[Saved entries]

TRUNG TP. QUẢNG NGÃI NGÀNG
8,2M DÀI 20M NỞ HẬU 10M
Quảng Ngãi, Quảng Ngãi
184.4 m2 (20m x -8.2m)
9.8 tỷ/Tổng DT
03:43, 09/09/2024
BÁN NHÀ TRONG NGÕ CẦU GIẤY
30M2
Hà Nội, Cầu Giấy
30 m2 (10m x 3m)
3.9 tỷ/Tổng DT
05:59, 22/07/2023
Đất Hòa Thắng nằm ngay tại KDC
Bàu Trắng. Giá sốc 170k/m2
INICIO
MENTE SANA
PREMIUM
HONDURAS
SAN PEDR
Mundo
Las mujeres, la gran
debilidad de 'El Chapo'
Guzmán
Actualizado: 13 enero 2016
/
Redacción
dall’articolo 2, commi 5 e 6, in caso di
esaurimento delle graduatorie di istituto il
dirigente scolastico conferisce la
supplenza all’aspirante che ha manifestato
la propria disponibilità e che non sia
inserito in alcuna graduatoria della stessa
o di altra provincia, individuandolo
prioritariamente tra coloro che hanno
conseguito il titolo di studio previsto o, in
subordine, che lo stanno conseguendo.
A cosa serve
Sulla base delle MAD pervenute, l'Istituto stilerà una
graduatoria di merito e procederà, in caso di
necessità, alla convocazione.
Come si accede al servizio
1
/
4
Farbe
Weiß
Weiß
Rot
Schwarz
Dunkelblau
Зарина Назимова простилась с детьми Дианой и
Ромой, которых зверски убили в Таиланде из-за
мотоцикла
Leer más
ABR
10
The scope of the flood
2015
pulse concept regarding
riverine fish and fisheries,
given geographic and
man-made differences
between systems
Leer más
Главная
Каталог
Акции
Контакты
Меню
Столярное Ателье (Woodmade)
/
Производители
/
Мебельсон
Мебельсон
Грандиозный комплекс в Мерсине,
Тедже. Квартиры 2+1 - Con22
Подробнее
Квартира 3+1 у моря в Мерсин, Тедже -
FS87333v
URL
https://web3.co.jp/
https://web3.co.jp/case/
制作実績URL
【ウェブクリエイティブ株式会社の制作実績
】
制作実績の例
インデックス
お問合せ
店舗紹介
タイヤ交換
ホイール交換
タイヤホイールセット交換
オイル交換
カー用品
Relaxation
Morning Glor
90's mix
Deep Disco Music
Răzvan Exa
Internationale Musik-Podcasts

■ **Task to carry out**:
Copy out each line of the data that has the word "https" in it.

■ **Solution for this task**:
https://web3.co.jp/
https://web3.co.jp/case/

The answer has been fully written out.